* JOB ITEM *
Beginning with the line that has "[204,645,261,655] 2023-10 ->", please write out each remaining line of the listing below, word for word.

(RECORDS SHOWN begins)

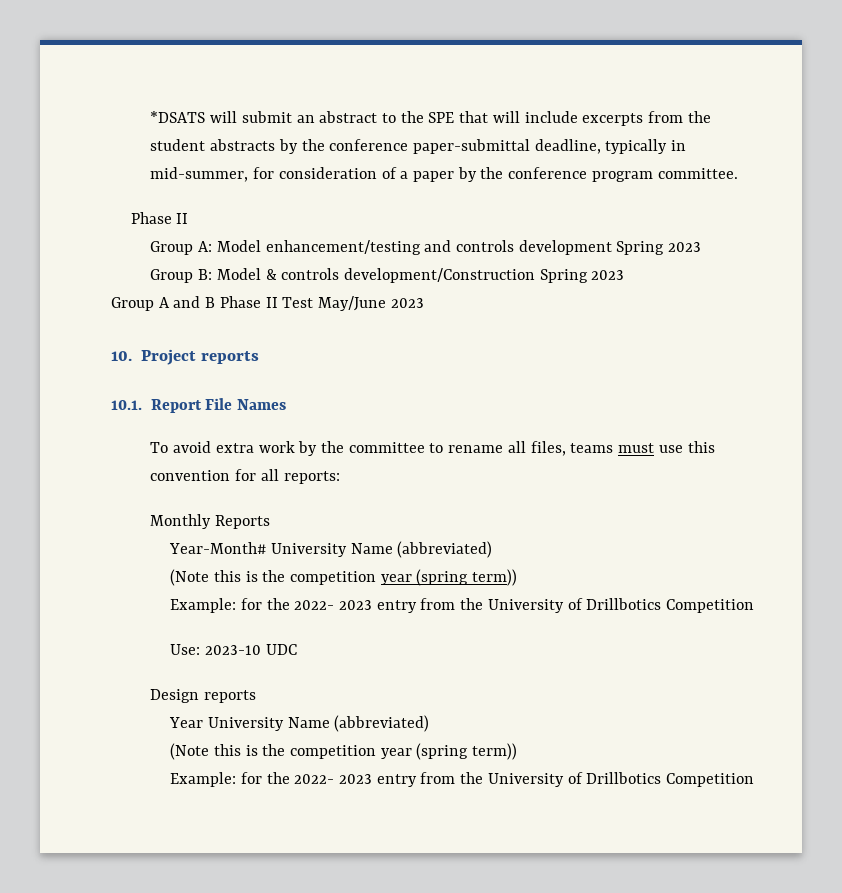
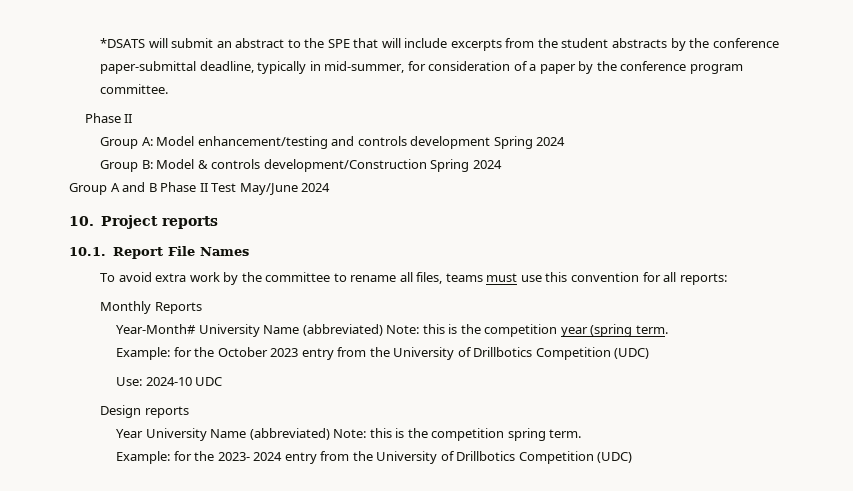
[668,242,702,252] 2023 -> [536,137,566,146] 2024
[591,270,625,280] 2023 -> [472,160,502,169] 2024
[390,298,424,308] 2023 -> [301,183,331,192] 2024
[170,569,518,586] [170,598,755,613] // (Note this is the competition year (spring term)) // Example: for the 2022- 2023 entry from the University of Drillbotics Competition -> [386,324,668,337] [115,347,650,360] Note: this is the competition year (spring term. // Example: for the October 2023 entry from the University of Drillbotics Competition (UDC)
[204,645,261,655] 2023-10 -> [145,377,192,386] 2024-10
[170,743,518,760] [170,772,755,787] // (Note this is the competition year (spring term)) // Example: for the 2022- 2023 entry from the University of Drillbotics Competition -> [333,428,582,441] [115,451,633,464] Note: this is the competition spring term. // Example: for the 2023- 2024 entry from the University of Drillbotics Competition (UDC)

(RECORDS SHOWN ends)

* EXERCISE OUTPUT *
[204,645,261,655] 2023-10 -> [145,377,192,386] 2024-10
[170,743,518,760] [170,772,755,787] // (Note this is the competition year (spring term)) // Example: for the 2022- 2023 entry from the University of Drillbotics Competition -> [333,428,582,441] [115,451,633,464] Note: this is the competition spring term. // Example: for the 2023- 2024 entry from the University of Drillbotics Competition (UDC)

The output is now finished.